* TASK STATEMENT
Give the entries again exactly. Skip the pictures.

*** SOURCE MATERIAL Section Begins ***

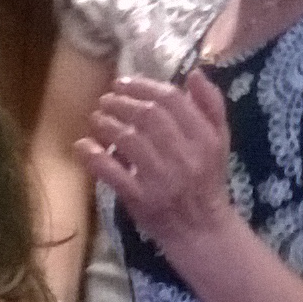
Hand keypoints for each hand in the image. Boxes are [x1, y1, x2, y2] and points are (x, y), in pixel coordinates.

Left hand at [77, 73, 237, 255]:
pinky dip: (94, 157)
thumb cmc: (207, 179)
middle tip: (105, 99)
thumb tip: (196, 71)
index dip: (143, 86)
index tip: (122, 83)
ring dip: (106, 124)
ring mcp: (162, 178)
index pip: (171, 100)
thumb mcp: (219, 140)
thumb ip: (211, 105)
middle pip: (147, 116)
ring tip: (96, 118)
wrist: (202, 229)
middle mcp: (185, 155)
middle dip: (121, 102)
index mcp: (204, 138)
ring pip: (129, 141)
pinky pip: (113, 174)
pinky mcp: (142, 199)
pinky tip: (82, 145)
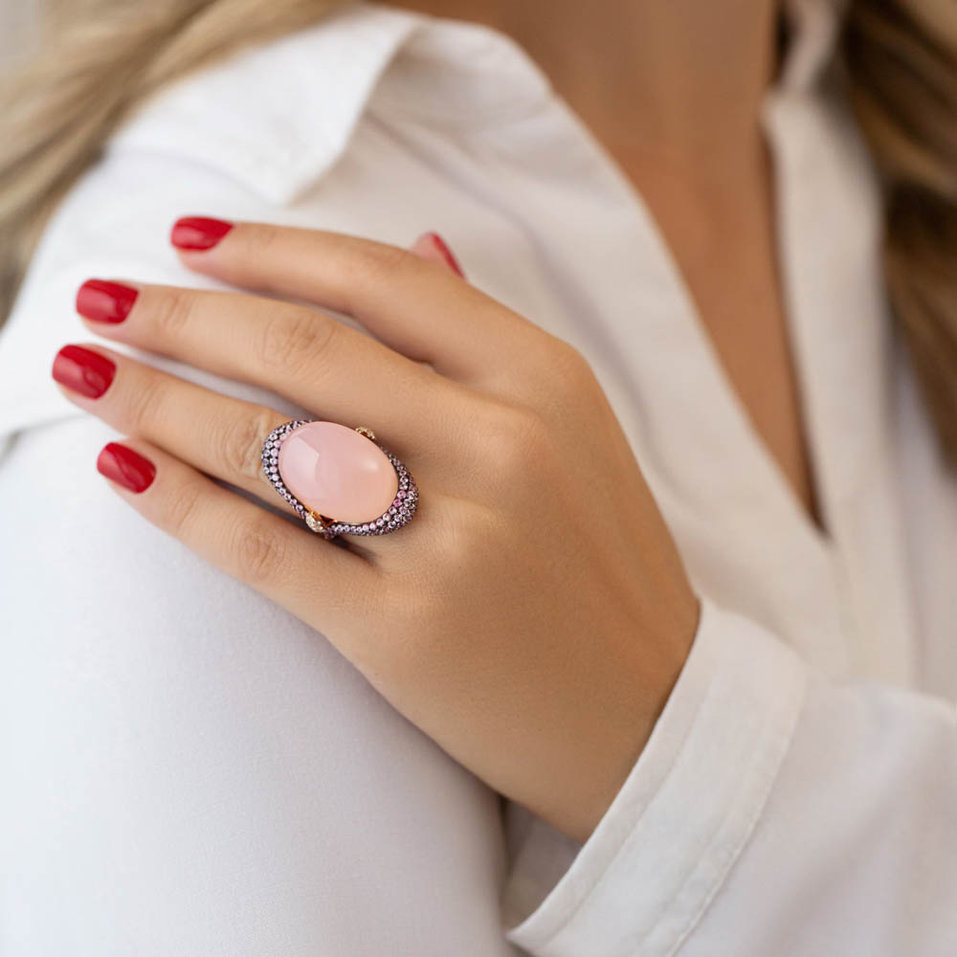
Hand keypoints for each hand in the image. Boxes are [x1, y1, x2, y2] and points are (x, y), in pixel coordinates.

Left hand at [52, 218, 700, 841]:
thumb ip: (486, 340)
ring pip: (271, 444)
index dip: (270, 249)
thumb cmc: (600, 562)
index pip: (380, 280)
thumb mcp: (574, 428)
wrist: (649, 709)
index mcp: (544, 379)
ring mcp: (456, 541)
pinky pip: (265, 551)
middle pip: (306, 350)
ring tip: (85, 368)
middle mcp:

*** SOURCE MATERIAL Section Ends ***

* ANSWER SPACE
Hand keypoints for each hand in the image. Boxes are [x1, y1, x2, y2] and points are (x, y), in pixel coordinates.

Left hand at [77, 73, 237, 255]:
pinky dip: (94, 157)
thumb cmc: (207, 179)
middle tip: (105, 99)
thumb tip: (196, 71)
index dip: (143, 86)
index tip: (122, 83)
ring dip: (106, 124)
ring mcp: (162, 178)
index pip: (171, 100)
thumb mcp: (219, 140)
thumb ip: (211, 105)
middle pip: (147, 116)
ring tip: (96, 118)
wrist: (202, 229)
middle mcp: (185, 155)
middle dip: (121, 102)
index mcp: (204, 138)
ring pip: (129, 141)
pinky pip: (113, 174)
pinky mcp: (142, 199)
pinky tip: (82, 145)
Hand keypoints for each hand in the image. Boxes are [x1, y1, x2, y2] and points are (x, y), in pixel coordinates.

Left hand at [52, 218, 700, 841]:
thumb ip: (486, 340)
ring pip: (271, 444)
index dip: (270, 249)
thumb cmc: (600, 562)
index pip: (380, 280)
thumb mcp: (574, 428)
wrist: (649, 709)
index mcp: (544, 379)
ring mcp: (456, 541)
pinky pip: (265, 551)
middle pip: (306, 350)
ring tip: (85, 368)
middle mcp:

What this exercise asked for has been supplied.